→ **Spatial grounding data**

----

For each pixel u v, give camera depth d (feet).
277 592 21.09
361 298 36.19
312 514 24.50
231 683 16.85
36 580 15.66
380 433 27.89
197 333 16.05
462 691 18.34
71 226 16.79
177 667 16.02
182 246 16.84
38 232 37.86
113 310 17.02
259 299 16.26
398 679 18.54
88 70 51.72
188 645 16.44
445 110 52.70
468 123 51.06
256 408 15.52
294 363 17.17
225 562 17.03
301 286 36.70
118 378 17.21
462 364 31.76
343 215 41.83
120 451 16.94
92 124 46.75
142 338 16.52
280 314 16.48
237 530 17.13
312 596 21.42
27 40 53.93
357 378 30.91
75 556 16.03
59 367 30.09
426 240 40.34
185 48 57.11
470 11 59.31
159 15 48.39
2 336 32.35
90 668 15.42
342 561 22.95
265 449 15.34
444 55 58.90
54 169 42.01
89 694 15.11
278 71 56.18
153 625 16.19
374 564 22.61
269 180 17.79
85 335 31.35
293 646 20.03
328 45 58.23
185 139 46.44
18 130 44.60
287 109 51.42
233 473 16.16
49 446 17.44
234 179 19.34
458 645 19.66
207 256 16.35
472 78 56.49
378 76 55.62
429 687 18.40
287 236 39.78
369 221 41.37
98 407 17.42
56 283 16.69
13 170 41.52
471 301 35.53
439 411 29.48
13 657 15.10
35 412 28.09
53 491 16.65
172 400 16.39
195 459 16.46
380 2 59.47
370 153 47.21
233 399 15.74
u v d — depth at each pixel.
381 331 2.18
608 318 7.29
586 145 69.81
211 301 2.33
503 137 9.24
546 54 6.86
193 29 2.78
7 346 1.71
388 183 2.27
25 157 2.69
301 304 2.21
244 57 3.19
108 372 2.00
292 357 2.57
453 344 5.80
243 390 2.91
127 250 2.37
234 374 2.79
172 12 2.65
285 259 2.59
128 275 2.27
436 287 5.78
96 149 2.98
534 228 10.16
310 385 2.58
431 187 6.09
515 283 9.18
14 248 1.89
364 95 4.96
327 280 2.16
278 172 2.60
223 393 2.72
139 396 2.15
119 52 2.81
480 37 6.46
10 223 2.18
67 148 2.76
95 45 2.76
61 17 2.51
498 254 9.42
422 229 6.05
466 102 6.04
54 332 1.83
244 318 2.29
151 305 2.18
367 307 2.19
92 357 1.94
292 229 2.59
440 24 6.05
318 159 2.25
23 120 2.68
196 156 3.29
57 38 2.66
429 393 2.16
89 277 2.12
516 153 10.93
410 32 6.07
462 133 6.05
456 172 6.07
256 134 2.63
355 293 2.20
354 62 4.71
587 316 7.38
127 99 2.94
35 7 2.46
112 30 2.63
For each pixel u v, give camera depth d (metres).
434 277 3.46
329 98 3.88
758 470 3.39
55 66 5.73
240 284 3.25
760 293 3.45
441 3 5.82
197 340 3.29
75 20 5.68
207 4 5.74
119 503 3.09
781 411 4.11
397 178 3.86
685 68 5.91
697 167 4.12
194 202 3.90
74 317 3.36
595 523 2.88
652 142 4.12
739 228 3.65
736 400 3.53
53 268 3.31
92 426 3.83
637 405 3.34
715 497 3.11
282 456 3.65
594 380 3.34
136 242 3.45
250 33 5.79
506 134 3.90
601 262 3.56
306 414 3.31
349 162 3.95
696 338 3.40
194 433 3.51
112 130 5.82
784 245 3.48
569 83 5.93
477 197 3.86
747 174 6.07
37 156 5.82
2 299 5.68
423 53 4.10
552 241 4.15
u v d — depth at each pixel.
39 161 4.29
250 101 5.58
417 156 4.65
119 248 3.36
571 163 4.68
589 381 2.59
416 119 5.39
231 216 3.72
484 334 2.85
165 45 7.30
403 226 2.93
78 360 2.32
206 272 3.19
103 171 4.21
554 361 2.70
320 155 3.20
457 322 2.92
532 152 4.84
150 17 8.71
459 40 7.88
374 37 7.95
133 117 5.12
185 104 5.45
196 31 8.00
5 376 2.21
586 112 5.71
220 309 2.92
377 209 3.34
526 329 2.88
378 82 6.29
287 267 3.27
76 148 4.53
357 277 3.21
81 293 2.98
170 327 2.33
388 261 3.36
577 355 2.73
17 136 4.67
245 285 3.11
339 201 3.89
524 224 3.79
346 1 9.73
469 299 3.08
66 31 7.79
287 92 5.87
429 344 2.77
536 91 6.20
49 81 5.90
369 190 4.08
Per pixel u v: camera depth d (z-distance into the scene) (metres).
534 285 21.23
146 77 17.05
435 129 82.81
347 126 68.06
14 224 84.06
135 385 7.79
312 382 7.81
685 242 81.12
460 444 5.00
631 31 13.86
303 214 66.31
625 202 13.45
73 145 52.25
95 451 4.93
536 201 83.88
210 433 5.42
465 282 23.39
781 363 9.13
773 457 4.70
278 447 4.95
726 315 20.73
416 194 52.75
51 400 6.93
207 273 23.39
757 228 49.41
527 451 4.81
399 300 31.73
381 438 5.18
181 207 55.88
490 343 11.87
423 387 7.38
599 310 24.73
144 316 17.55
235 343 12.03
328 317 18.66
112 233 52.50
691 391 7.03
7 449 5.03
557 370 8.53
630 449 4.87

----

→ **WHAT THE TASK ASKS**
Output the full set of entries exactly as they were given.

→ **YOUR SOLUTION**
For each pixel u v, give camera depth d (feet).
277 592 21.09
361 298 36.19
312 514 24.50
231 683 16.85
36 580 15.66
380 433 27.89
197 333 16.05
462 691 18.34
71 226 16.79
177 667 16.02
182 246 16.84
38 232 37.86
113 310 17.02
259 299 16.26
398 679 18.54
88 70 51.72
188 645 16.44
445 110 52.70
468 123 51.06
256 408 15.52
294 363 17.17
225 562 17.03
301 286 36.70
118 378 17.21
462 364 31.76
343 215 41.83
120 451 16.94
92 124 46.75
142 338 16.52
280 314 16.48
237 530 17.13
312 596 21.42
27 40 53.93
357 378 30.91
75 556 16.03
59 367 30.09
426 240 40.34
185 48 57.11
470 11 59.31
159 15 48.39
2 336 32.35
90 668 15.42
342 561 22.95
265 449 15.34
444 55 58.90
54 169 42.01
89 694 15.11
278 71 56.18
153 625 16.19
374 564 22.61
269 180 17.79
85 335 31.35
293 646 20.03
328 45 58.23
185 139 46.44
18 130 44.60
287 109 51.42
233 473 16.16
49 446 17.44
234 179 19.34
458 645 19.66
207 256 16.35
472 78 56.49
378 76 55.62
429 687 18.40
287 236 39.78
369 221 41.37
98 407 17.42
56 283 16.69
13 170 41.52
471 301 35.53
439 411 29.48
13 657 15.10
35 412 28.09
53 491 16.65
172 400 16.39
195 459 16.46
380 2 59.47
370 153 47.21
233 399 15.74
u v d — depth at each pixel.
381 331 2.18
608 318 7.29
586 145 69.81
211 301 2.33
503 137 9.24
546 54 6.86
193 29 2.78
7 346 1.71
388 183 2.27
25 157 2.69
301 304 2.21
244 57 3.19
108 372 2.00
292 357 2.57
453 344 5.80
243 390 2.91
127 250 2.37
234 374 2.79
172 12 2.65
285 259 2.59
128 275 2.27
436 287 5.78
96 149 2.98
534 228 10.16
310 385 2.58
431 187 6.09
515 283 9.18
14 248 1.89
364 95 4.96
327 280 2.16
278 172 2.60
223 393 2.72
139 396 2.15
119 52 2.81
480 37 6.46
10 223 2.18
67 148 2.76
95 45 2.76
61 17 2.51
498 254 9.42
422 229 6.05
466 102 6.04
54 332 1.83
244 318 2.29
151 305 2.18
367 307 2.19
92 357 1.94
292 229 2.59
440 24 6.05
318 159 2.25
23 120 2.68
196 156 3.29
57 38 2.66
429 393 2.16
89 277 2.12
516 153 10.93
410 32 6.07
462 133 6.05
456 172 6.07
256 134 2.63
355 293 2.20
354 62 4.71
587 316 7.38
127 99 2.94
35 7 2.46
112 30 2.63
For each pixel u v, give camera depth d (metres).
434 277 3.46
329 98 3.88
758 470 3.39
55 66 5.73
240 284 3.25
760 293 3.45
441 3 5.82
197 340 3.29
75 20 5.68
207 4 5.74
119 503 3.09
781 411 4.11
397 178 3.86
685 68 5.91
697 167 4.12
194 202 3.90
74 317 3.36
595 523 2.88
652 142 4.12
739 228 3.65
736 400 3.53
53 268 3.31
92 426 3.83
637 405 3.34
715 497 3.11
282 456 3.65
594 380 3.34
136 242 3.45
250 33 5.79
506 134 3.90
601 262 3.56
306 414 3.31
349 162 3.95
696 338 3.40
194 433 3.51
112 130 5.82
784 245 3.48
569 83 5.93
477 197 3.86
747 174 6.07
37 156 5.82
2 299 5.68
423 53 4.10
552 241 4.15
u v d — depth at each pixel.
39 161 4.29
250 101 5.58
417 156 4.65
119 248 3.36
571 163 4.68
589 381 2.59
416 119 5.39
231 216 3.72
484 334 2.85
165 45 7.30
403 226 2.93
78 360 2.32
206 272 3.19
103 171 4.21
554 361 2.70
320 155 3.20
457 322 2.92
532 152 4.84
150 17 8.71
459 40 7.88
374 37 7.95
133 117 5.12
185 104 5.45
196 31 8.00
5 376 2.21
586 112 5.71
220 309 2.92
377 209 3.34
526 329 2.88
378 82 6.29
287 267 3.27
76 148 4.53
357 277 3.21
81 293 2.98
170 327 2.33
388 261 3.36
577 355 2.73
17 136 4.67
245 285 3.11
339 201 3.89
524 224 3.79
346 1 9.73
469 299 3.08
66 31 7.79
287 92 5.87
429 344 2.77
536 91 6.20
49 81 5.90
369 190 4.08
Per pixel u v: camera depth d (z-distance into the scene) (metres).
534 285 21.23
146 77 17.05
435 129 82.81
347 126 68.06
14 224 84.06
135 385 7.79
312 382 7.81
685 242 81.12
460 444 5.00
631 31 13.86
303 214 66.31
625 202 13.45
73 145 52.25
95 451 4.93
536 201 83.88
210 433 5.42
465 282 23.39
781 363 9.13
773 457 4.70
278 447 4.95
726 315 20.73
416 194 52.75
51 400 6.93
207 273 23.39
757 228 49.41
527 451 4.81
399 300 31.73
381 438 5.18
181 207 55.88
490 343 11.87
423 387 7.38
599 310 24.73
144 316 17.55
235 343 12.03
328 317 18.66
112 233 52.50
691 391 7.03
7 449 5.03
557 370 8.53
630 449 4.87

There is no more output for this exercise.